EXERCISE DETAILS: Quote the forum post on Xingyiquan and Kung Fu San Soo word for word, from "What caught attention" to "Fu San Soo?".

EXCERPTED PASSAGE:
# Xingyiquan and Kung Fu San Soo



## Xue Sheng (Oct 1, 2008)

First I apologies to any Kung Fu San Soo people that read this, I do not know who Master Sam Silva is and all I know about Jimmy Woo is that Kung Fu San Soo in the US comes from him so if I am a bit off the mark here I am sorry but this is what my take on this is from the article that I read and I was surprised at the similarity. 

I was reading an article recently &#8220;Freeze the Mind&#8221; by Master Sam Silva. It is about Jimmy Woo and Kung Fu San Soo and I noticed something that is pretty prevalent in Xingyiquan. Due to the training style of Xingyiquan where in Santi you tend to focus on one point one tends to develop what has been called, by some Xingyiquan masters of old, &#8220;a poisonous look&#8221;. The intent, or at least my understanding of it based on my little experience in Xingyiquan, is to scare your opponent before the fight ever starts. And I can tell you that my last Xingyiquan Sifu could scare a person with a look and the gentleman I meant in Beijing that was in his 80s, a Buddhist, considerably smaller than me Xingyiquan master scared the hell out of me with this look. So I know it exists. 

What caught attention in the article by Sam Silva was what he says was Jimmy Woo&#8217;s favorite phrase &#8220;freeze his heart&#8221; meaning stop the persons heart with fear or, I assume, in other words make the aggressor fear what he just came up against, loose confidence and choose retreat over aggression. 

Is this actually overtly trained in Kung Fu San Soo?

PROVIDED DATA:
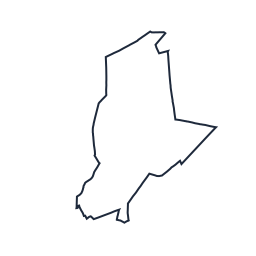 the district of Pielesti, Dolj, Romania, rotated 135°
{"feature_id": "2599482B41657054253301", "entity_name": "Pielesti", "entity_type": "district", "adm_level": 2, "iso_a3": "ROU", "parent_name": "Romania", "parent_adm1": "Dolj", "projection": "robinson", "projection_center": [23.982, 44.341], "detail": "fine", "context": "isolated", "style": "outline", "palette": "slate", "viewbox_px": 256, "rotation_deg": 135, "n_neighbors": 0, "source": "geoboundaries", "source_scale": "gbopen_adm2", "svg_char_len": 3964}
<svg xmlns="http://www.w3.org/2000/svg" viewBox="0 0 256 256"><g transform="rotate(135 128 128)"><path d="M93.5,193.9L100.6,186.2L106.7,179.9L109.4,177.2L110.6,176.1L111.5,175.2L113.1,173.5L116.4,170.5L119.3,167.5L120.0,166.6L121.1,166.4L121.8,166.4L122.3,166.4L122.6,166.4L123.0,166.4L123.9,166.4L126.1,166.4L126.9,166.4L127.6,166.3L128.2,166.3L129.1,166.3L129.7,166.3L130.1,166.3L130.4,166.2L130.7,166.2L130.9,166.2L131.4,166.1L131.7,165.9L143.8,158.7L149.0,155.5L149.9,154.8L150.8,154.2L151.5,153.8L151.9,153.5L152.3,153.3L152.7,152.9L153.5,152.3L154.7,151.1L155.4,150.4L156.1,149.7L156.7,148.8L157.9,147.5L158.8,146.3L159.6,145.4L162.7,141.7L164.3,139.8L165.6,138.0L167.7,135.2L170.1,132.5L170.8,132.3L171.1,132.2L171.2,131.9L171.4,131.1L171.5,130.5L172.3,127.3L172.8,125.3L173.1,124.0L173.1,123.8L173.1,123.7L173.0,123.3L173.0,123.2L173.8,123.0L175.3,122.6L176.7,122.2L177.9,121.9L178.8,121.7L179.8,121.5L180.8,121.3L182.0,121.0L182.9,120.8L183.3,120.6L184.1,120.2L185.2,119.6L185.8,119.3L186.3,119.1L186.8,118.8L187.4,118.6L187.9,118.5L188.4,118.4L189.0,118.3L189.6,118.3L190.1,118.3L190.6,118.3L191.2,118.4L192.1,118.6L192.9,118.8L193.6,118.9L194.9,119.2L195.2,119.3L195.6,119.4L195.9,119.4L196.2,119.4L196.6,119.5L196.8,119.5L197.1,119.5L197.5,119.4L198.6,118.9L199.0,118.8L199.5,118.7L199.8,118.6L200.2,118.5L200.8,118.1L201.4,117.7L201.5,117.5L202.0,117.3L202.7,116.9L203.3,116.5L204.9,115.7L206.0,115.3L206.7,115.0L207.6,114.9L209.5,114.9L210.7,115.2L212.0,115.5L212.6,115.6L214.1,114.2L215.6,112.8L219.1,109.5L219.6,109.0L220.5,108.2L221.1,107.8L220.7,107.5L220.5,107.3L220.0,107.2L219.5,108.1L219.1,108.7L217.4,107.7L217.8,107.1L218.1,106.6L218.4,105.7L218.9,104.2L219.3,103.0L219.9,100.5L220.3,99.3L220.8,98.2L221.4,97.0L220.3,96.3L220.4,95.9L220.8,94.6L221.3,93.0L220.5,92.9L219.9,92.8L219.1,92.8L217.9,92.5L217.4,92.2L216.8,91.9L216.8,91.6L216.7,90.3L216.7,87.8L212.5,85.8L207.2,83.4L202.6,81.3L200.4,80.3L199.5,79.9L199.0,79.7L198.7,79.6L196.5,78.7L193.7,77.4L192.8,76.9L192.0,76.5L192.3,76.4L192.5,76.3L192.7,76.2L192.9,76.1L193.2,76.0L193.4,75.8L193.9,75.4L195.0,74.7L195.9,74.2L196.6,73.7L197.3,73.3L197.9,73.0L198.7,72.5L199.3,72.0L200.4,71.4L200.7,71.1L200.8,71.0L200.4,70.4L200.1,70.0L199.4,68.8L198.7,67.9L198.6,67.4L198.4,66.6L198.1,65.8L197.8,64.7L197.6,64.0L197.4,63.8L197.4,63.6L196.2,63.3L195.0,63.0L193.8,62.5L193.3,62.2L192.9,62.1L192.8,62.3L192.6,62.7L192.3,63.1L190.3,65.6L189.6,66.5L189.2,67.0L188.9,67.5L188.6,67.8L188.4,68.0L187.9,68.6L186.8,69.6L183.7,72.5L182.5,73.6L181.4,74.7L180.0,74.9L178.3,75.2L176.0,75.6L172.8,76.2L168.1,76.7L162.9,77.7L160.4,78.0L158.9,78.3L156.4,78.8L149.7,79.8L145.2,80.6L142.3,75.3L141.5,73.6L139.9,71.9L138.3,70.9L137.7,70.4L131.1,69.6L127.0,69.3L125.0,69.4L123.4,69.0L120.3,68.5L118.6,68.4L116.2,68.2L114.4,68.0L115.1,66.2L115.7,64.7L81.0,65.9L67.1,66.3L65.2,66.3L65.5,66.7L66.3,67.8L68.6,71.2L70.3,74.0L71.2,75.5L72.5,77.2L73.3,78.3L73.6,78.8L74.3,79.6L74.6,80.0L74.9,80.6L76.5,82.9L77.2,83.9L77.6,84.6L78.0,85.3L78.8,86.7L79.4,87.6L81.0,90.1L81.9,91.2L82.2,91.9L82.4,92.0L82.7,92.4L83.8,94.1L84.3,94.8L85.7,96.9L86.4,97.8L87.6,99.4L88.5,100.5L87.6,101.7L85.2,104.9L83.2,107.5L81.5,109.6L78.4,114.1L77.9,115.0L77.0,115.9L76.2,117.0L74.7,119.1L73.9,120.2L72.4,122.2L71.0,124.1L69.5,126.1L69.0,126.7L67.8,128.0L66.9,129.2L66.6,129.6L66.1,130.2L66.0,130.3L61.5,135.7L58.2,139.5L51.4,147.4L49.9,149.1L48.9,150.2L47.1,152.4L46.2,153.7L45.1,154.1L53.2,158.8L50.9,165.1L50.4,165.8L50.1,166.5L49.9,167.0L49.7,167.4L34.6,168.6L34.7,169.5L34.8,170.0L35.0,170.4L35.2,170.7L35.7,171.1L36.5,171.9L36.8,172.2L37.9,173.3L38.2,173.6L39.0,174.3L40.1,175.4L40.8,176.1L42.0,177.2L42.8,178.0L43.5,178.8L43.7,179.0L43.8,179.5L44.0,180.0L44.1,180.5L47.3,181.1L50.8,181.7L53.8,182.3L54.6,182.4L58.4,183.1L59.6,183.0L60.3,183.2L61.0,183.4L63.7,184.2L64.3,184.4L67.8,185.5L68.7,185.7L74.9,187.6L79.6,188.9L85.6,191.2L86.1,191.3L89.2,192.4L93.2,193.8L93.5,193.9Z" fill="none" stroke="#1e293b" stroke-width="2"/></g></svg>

WORKED ANSWER:
What caught attention in the article by Sam Silva was what he says was Jimmy Woo&#8217;s favorite phrase &#8220;freeze his heart&#8221; meaning stop the persons heart with fear or, I assume, in other words make the aggressor fear what he just came up against, loose confidence and choose retreat over aggression. 

Is this actually overtly trained in Kung Fu San Soo?